All of the asylum seekers I’ve spoken to are now living in hotels whilst they await the processing of their claims.
Hashem says the hotel is “definitely better” than Napier Barracks, “but when I say hotel it doesn’t mean that it’s the best place, or it’s always suitable, because the place where I’m currently living is very dirty and there’s nothing in it – hardly any facilities and the food is really bad.”

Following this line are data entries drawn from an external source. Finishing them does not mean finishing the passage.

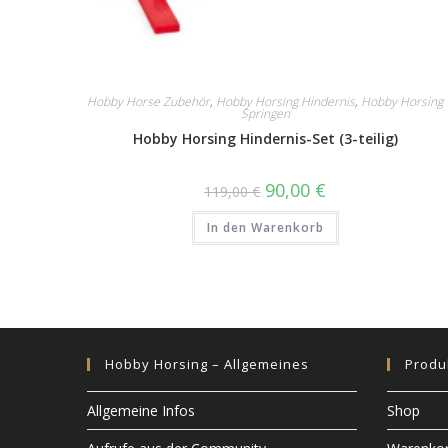
Hobby Horse Zubehör
,
Hobby Horsing Hindernis
,
Hobby Horsing
Springen
Hobby Horsing Hindernis-Set (3-teilig)
Ursprünglicher
Aktueller
90,00
€
119,00
€
Preis
Preis
war:
ist:
In den Warenkorb
119,00 €
90,00 €.
Hobby Horsing – Allgemeines
Produ
Allgemeine Infos
Shop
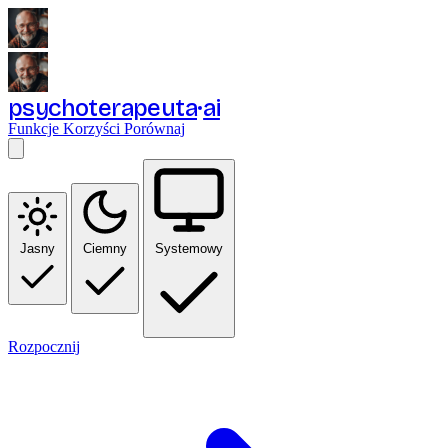
psychoterapeuta
ai
Funkcje
Korzyści
Porównaj
Jasny
Ciemny
Systemowy
Rozpocznij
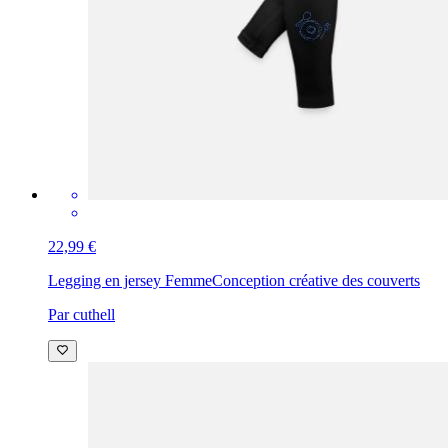
22,99 €
Legging en jersey Femme
Conception créative des couverts
Par cuthell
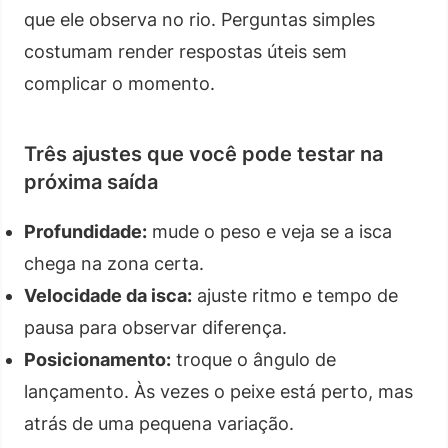
que ele observa no rio. Perguntas simples
costumam render respostas úteis sem
complicar o momento.
Três ajustes que você pode testar na
próxima saída
Profundidade:
mude o peso e veja se a isca
chega na zona certa.
Velocidade da isca:
ajuste ritmo e tempo de
pausa para observar diferença.
Posicionamento:
troque o ângulo de
lançamento. Às vezes o peixe está perto, mas
atrás de uma pequena variação.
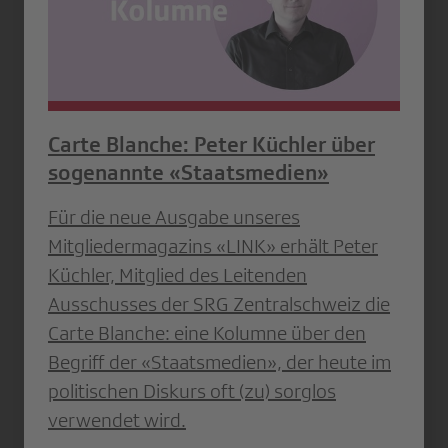
Carte Blanche: Peter Küchler über
sogenannte «Staatsmedien»
Für die neue Ausgabe unseres
Mitgliedermagazins «LINK» erhält Peter
Küchler, Mitglied des Leitenden
Ausschusses der SRG Zentralschweiz die
Carte Blanche: eine Kolumne über den
Begriff der «Staatsmedien», der heute im
politischen Diskurs oft (zu) sorglos
verwendet wird.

In recent months there have been allegations of poor conditions and treatment inside hotels housing asylum seekers, including claims of sexual harassment and threatening behaviour in hotels overseen by Clearsprings.
It’s a far cry from the cushy treatment invoked by Priti Patel to justify the building of more basic, barracks-style accommodation.
Naughton from Choose Love tells me that many of the options currently used to house asylum seekers are inadequate and causing a “mental health crisis”.
“They're often incredibly remote. The water and sanitation is not up to standard. People don't have access to mental health services, they haven't got access to legal services. This is not always the case, but a lot of the time, [there is] very inadequate food and real destitution and lack of information,” says Naughton, adding that “Freedom is questionable”.
Community-based housing, not further basic “reception centres”, are the answer, she tells me.
Chai Patel, from JCWI, says that the government’s actions, particularly the use of former military barracks as asylum accommodation, seem “designed to create very visible problems...to appear to be as tough as possible, because that's what they think their voters want. And to put people in difficult, dangerous situations, because they think that will deter people from seeking safety.”